[[ Provided data, beginning ]]

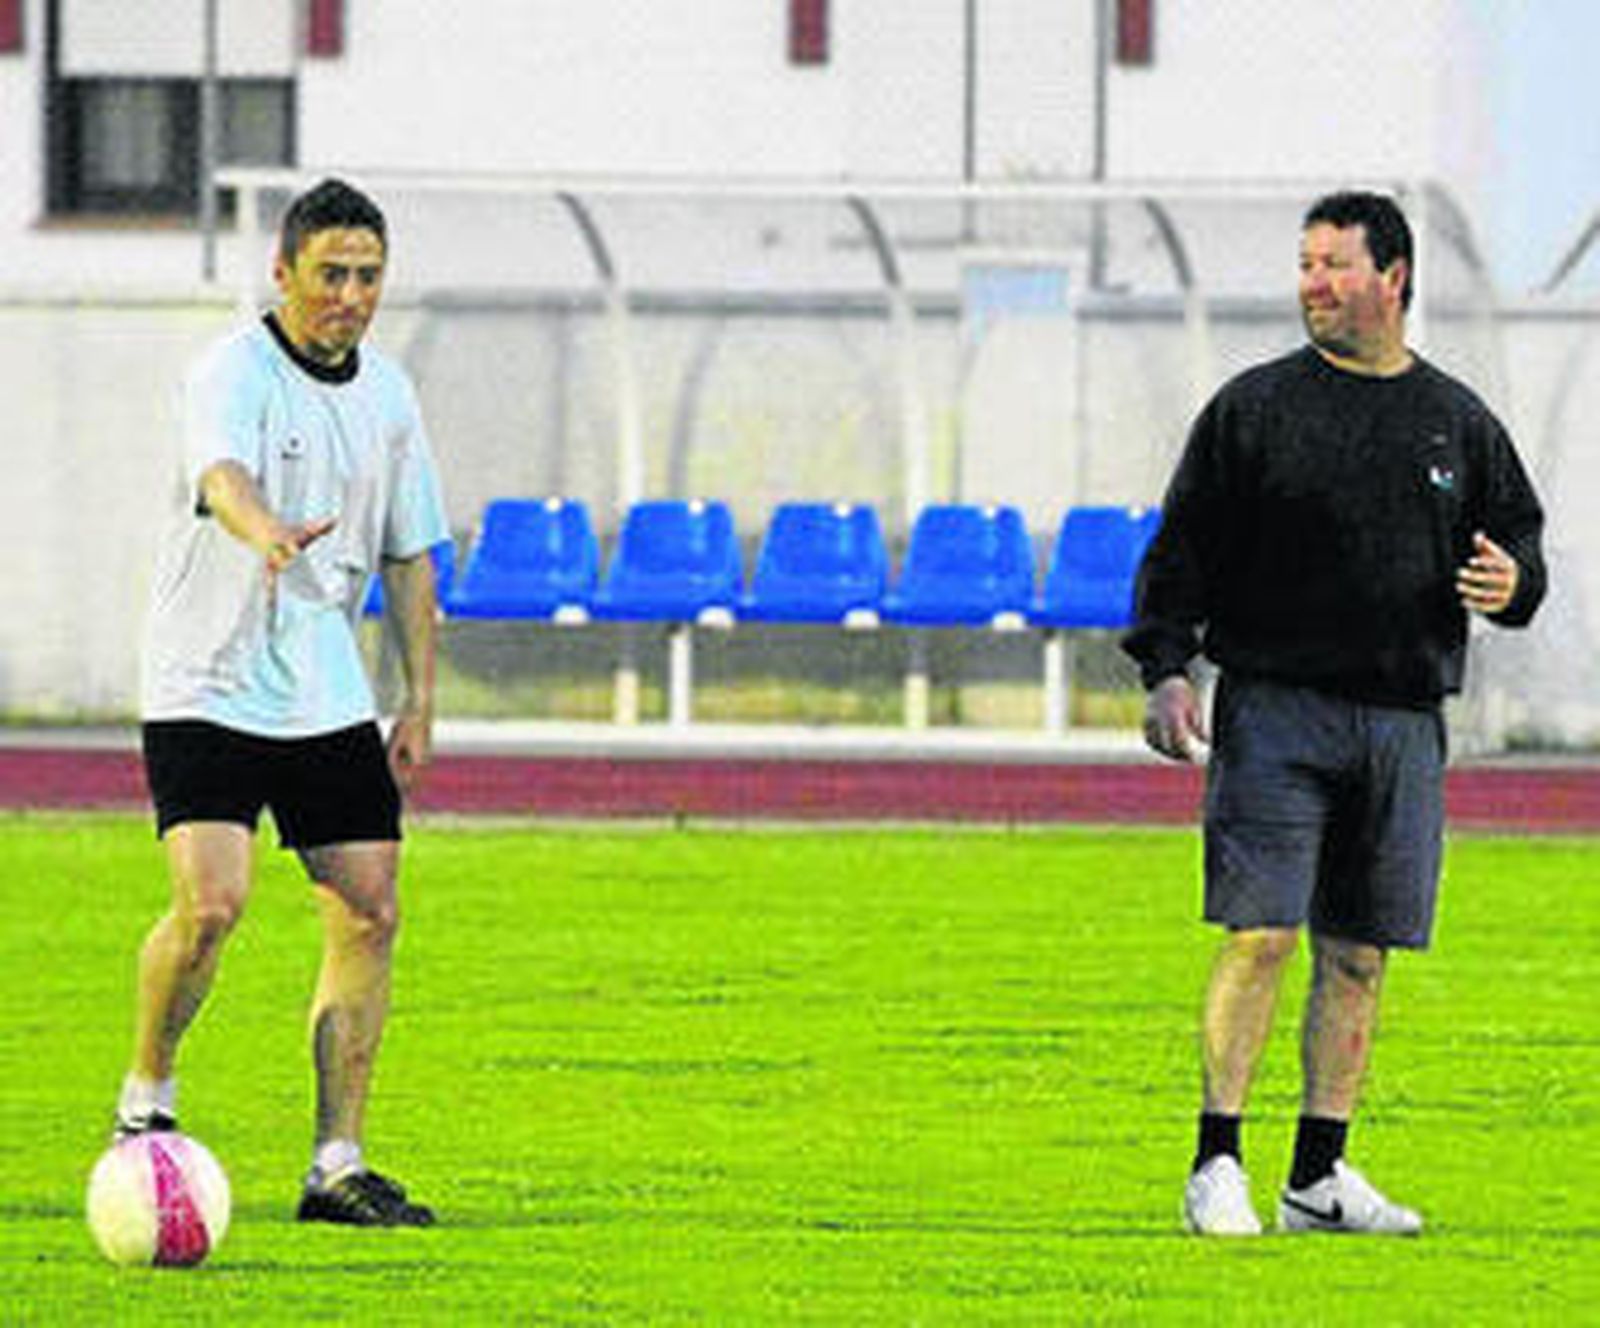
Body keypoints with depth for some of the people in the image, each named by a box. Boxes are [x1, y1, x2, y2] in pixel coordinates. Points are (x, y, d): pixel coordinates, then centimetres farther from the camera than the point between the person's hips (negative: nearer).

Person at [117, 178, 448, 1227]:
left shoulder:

[[ Provided data, end ]]

Please give back the data above word for word, with no pictures included.

Body keypoints with depth for some of the people in the image, each named by a box. Boxes are [x1, y1, x2, y2] in pixel coordinates. Points are (x, y, d): pixel coordinates, then centimetres farther from the camera than the point between the person's hips (negative: nearer).

Person at [117, 178, 448, 1227]:
left shoulder:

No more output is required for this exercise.